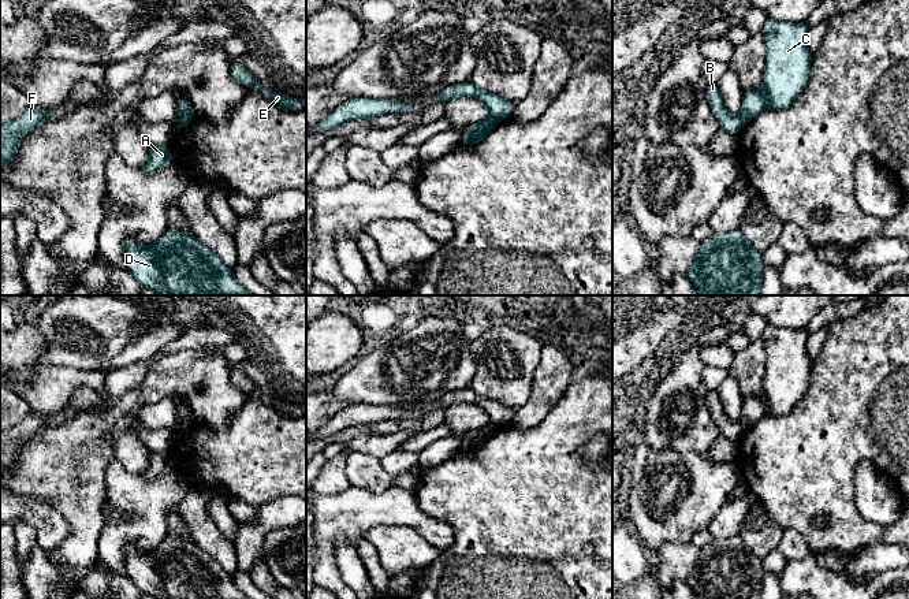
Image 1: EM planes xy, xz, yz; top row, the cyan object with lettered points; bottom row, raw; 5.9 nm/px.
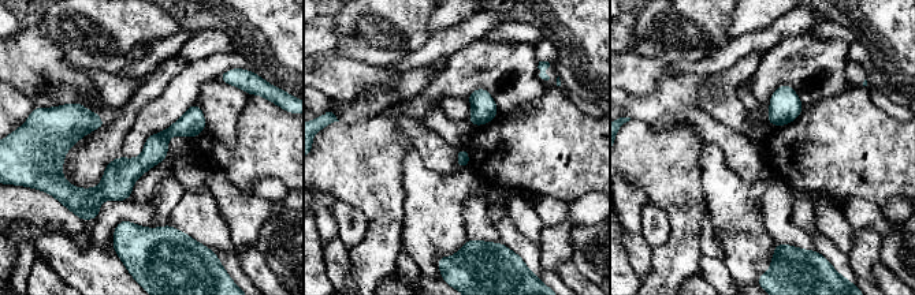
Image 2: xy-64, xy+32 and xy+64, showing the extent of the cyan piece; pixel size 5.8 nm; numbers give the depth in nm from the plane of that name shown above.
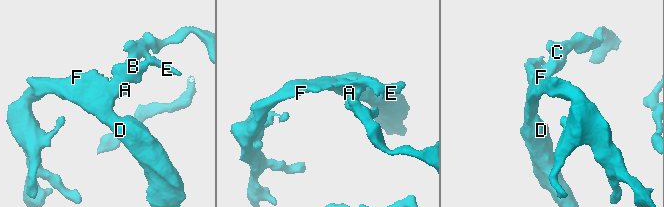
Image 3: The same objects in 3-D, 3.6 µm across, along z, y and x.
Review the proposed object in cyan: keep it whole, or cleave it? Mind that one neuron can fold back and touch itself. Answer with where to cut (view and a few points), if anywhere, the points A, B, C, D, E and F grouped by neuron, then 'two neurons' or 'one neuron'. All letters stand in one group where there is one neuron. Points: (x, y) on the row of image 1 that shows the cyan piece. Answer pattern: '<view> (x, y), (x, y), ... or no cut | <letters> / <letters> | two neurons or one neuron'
xy (193, 111), (181, 121) | A B D E F / C | two neurons

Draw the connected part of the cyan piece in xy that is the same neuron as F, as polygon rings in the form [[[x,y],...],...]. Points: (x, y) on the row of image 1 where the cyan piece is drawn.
[[[30,105],[22,115],[7,124],[0,124],[0,172],[14,160],[29,130],[51,122],[44,108]]]

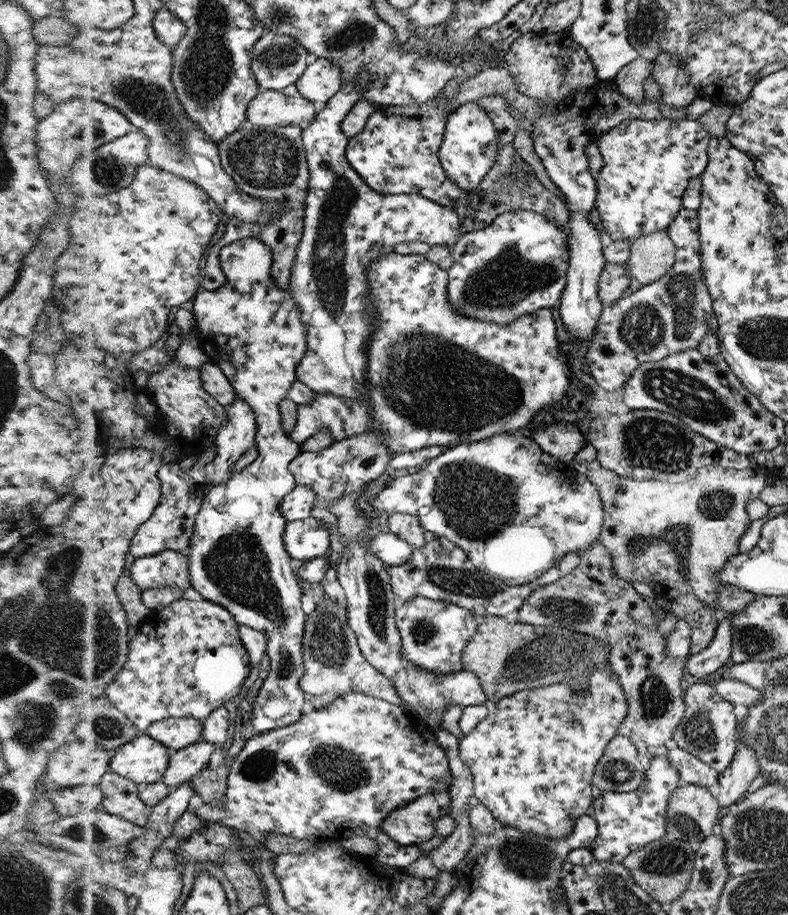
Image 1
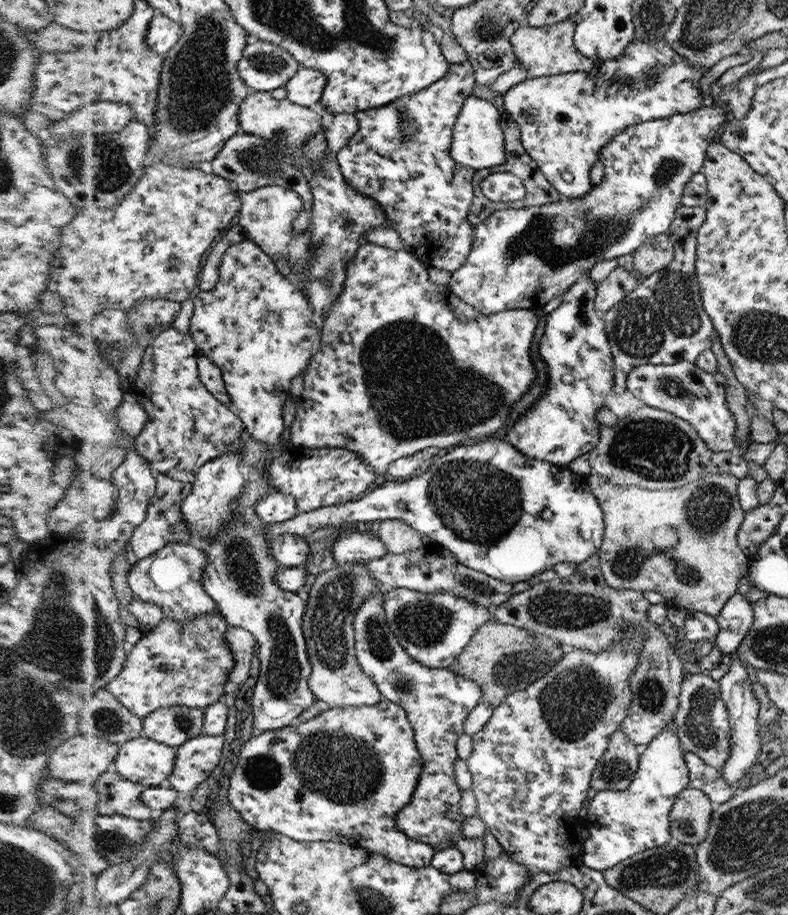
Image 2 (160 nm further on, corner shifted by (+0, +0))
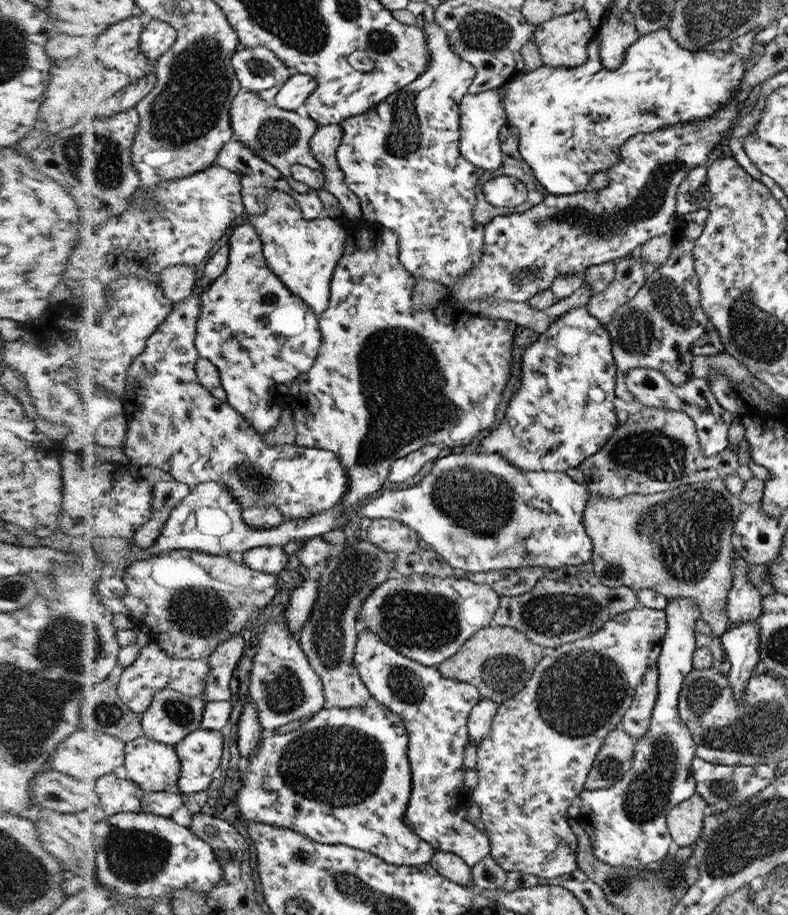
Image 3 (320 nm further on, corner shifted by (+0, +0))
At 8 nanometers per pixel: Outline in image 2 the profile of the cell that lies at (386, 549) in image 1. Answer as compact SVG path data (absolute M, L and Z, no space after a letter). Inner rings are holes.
M359 531L340 534L334 541L331 551L337 563L370 562L389 553L377 535Z

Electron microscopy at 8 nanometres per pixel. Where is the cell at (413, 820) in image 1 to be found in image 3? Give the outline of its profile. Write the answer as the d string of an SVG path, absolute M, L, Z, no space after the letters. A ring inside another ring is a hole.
M359 627L359 641L355 645L354 661L359 676L364 685L371 691L371 696L386 705L392 712L398 712L402 717L408 735L408 758L411 766L411 797L404 815L404 822L424 842L432 845L435 852L454 852L462 857L469 865L474 866L490 854L490 845L486 834L482 834L468 820L466 812L473 804L470 790L464 784L464 747L468 744L470 730L467 720L476 704L482 702L482 694L475 685L443 677L436 667L428 667L404 656L399 650L392 648L387 642L380 641L370 628Z

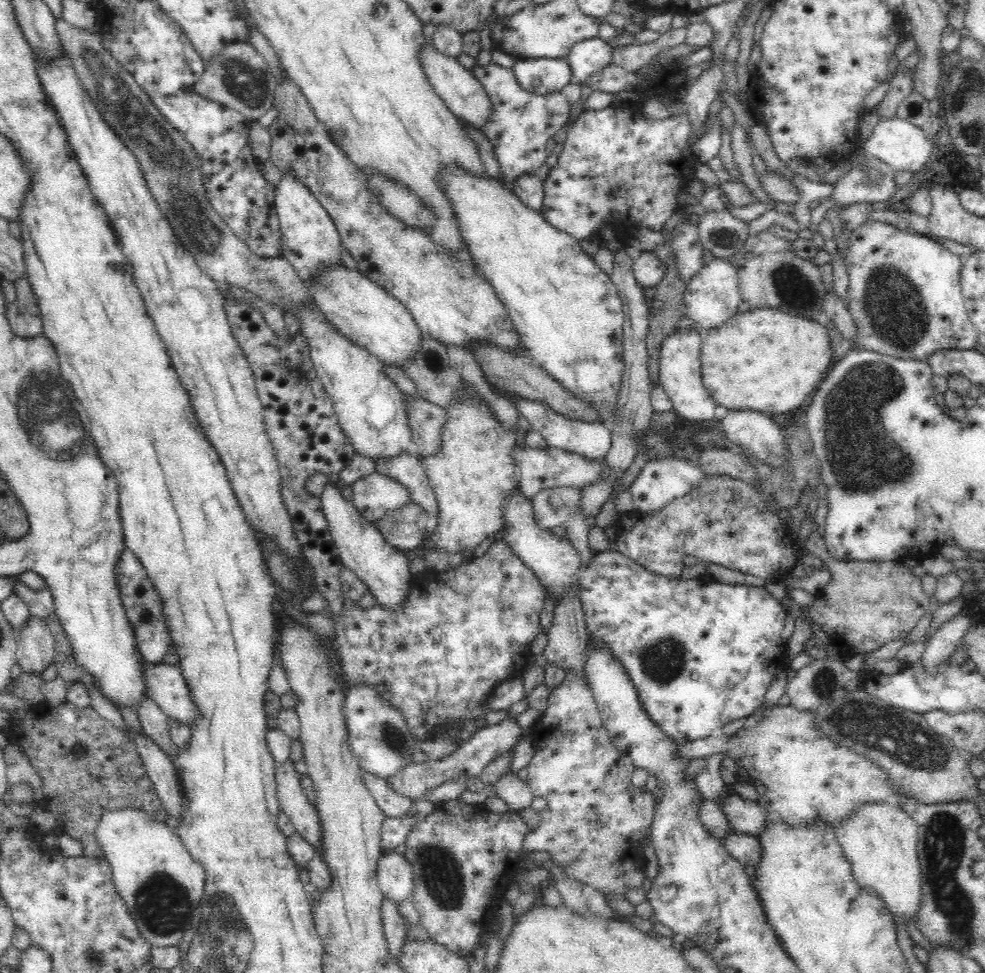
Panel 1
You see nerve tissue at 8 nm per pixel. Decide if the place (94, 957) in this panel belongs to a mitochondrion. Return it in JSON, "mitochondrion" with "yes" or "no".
══════
▶ _Aim of the task_
The data above are to be repeated word for word, with any pictures left out.

▶ _Final answer_
Image 1: EM planes xy, xz, yz; top row, the cyan object with lettered points; bottom row, raw; 5.9 nm/px.
Image 2: xy-64, xy+32 and xy+64, showing the extent of the cyan piece; pixel size 5.8 nm; numbers give the depth in nm from the plane of that name shown above.
Image 3: The same objects in 3-D, 3.6 µm across, along z, y and x.
Review the proposed object in cyan: keep it whole, or cleave it? Mind that one neuron can fold back and touch itself. Answer with where to cut (view and a few points), if anywhere, the points A, B, C, D, E and F grouped by neuron, then 'two neurons' or 'one neuron'. All letters stand in one group where there is one neuron. Points: (x, y) on the row of image 1 that shows the cyan piece. Answer pattern: '<view> (x, y), (x, y), ... or no cut | <letters> / <letters> | two neurons or one neuron'
xy (193, 111), (181, 121) | A B D E F / C | two neurons

Draw the connected part of the cyan piece in xy that is the same neuron as F, as polygon rings in the form [[[x,y],...],...]. Points: (x, y) on the row of image 1 where the cyan piece is drawn.
[[[30,105],[22,115],[7,124],[0,124],[0,172],[14,160],[29,130],[51,122],[44,108]]]

Image 1
Image 2 (160 nm further on, corner shifted by (+0, +0))
Image 3 (320 nm further on, corner shifted by (+0, +0))
At 8 nanometers per pixel: Outline in image 2 the profile of the cell that lies at (386, 549) in image 1. Answer as compact SVG path data (absolute M, L and Z, no space after a letter). Inner rings are holes.
M359 531L340 534L334 541L331 551L337 563L370 562L389 553L377 535Z

Electron microscopy at 8 nanometres per pixel. Where is the cell at (413, 820) in image 1 to be found in image 3? Give the outline of its profile. Write the answer as the d string of an SVG path, absolute M, L, Z, no space after the letters. A ring inside another ring is a hole.
M359 627L359 641L355 645L354 661L359 676L364 685L371 691L371 696L386 705L392 712L398 712L402 717L408 735L408 758L411 766L411 797L404 815L404 822L424 842L432 845L435 852L454 852L462 857L469 865L474 866L490 854L490 845L486 834L482 834L468 820L466 812L473 804L470 790L464 784L464 747L468 744L470 730L467 720L476 704L482 702L482 694L475 685L443 677L436 667L428 667L404 656L399 650L392 648L387 642L380 641L370 628Z

Panel 1
You see nerve tissue at 8 nm per pixel. Decide if the place (94, 957) in this panel belongs to a mitochondrion. Return it in JSON, "mitochondrion" with "yes" or "no".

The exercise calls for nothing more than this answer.